Internet has finally arrived in my little apartment in Brooklyn, with some help from Santa Claus! Ah, feels good to be connected with the world again.
Christmas Eve at Manny’s family was so much fun. Once again, all my knowledge of Spanish disappeared, I could not even bring myself to say feliz navidad. But the gift of baked goods proved to be the universal language. My cookies and brownies were consumed with much praise and were gone in about an hour.
But Manny’s family – seriously – the nicest, most welcoming people I’ve ever met. I ate dinner seated next to Manny’s older brothers, who know English, and they kept translating the conversation for me so that I wouldn’t feel left out. Then I hung out with Manny’s four nieces, who are all around the pre-teen and teenage years. They are awesome, smart, tough kids who made me feel so old because they thought Daria and Beavis and Butthead were vintage TV classics. I was afraid they would think I’m too much of a dork, because they’re cooler teenagers than I ever was, so to break the ice I told them about some crazy science stories (like that boy was nearly decapitated but doctors reattached his head) and soon we were all watching Nacho Libre together on Manny’s computer.

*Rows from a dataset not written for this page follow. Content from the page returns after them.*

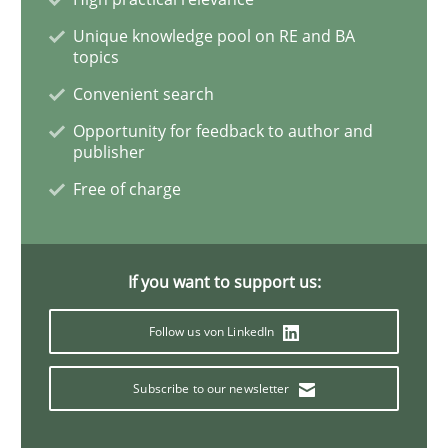
Unique knowledge pool on RE and BA
topics
ReqInspector
Convenient search
Opportunity for feedback to author and
An Approach for the Inspection of the Completeness o
publisher
Free of charge
Written by
Andreas Maier
Simon Darting
27. June 2019 · 21 minutes read
If you want to support us:
READ ARTICLE
Follow us von LinkedIn
Subscribe to our newsletter
Methods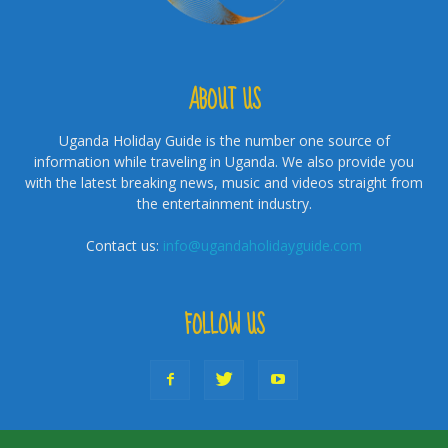
ABOUT US
Uganda Holiday Guide is the number one source of
information while traveling in Uganda. We also provide you
with the latest breaking news, music and videos straight from
the entertainment industry.
Contact us:
info@ugandaholidayguide.com
FOLLOW US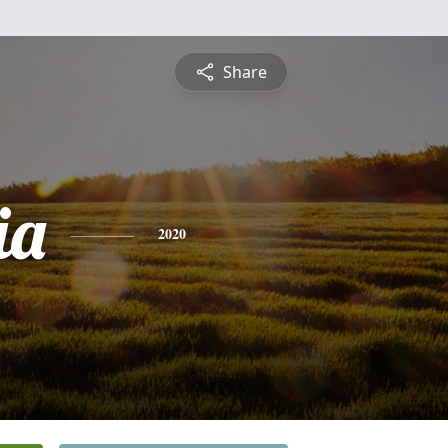
Share
ia
2020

After Manny’s house, I went to my mom’s house up in Westchester, collapsed on my bed and slept for about 12 hours. During Christmas, I realized that my family is the exact opposite of Manny’s family in every way possible, and realized this is both good and bad. My family is big on traditions and doing the same thing for Christmas every year. Usually these traditions are comforting and reassuring, but this year they felt forced and I felt like I was just going through the motions. Plus my grandmother makes it no secret that she disapproves of me and dislikes that I live on my own in the city, that I moved out by myself without getting married leaving my mom alone with an empty nest, that I don’t go to church anymore, that I voted for Obama, that I’m dating a Mexican, etc etc. But you know, it was still good to have the family together.
This week I am back to work and sadly, without reading material. I started reading Labyrinth of Solitude by Octovio Paz but I can’t quite finish it. Originally published in 1950, Labyrinth of Solitude is collection of essays that explore the essence of the the Mexican identity. I read the first few essays, which were interesting, but honestly, the book is not really a page turner and I found it hard to stay awake on the morning train ride to read it. So, back to the library it goes. But, you should read more about Labyrinth of Solitude because it is a really important book.
On Friday I have to take the subway up the Bronx to visit a friend , which is about an hour and half train ride each way. I cannot face this trip without suitable reading material, so I have some book exploring to do.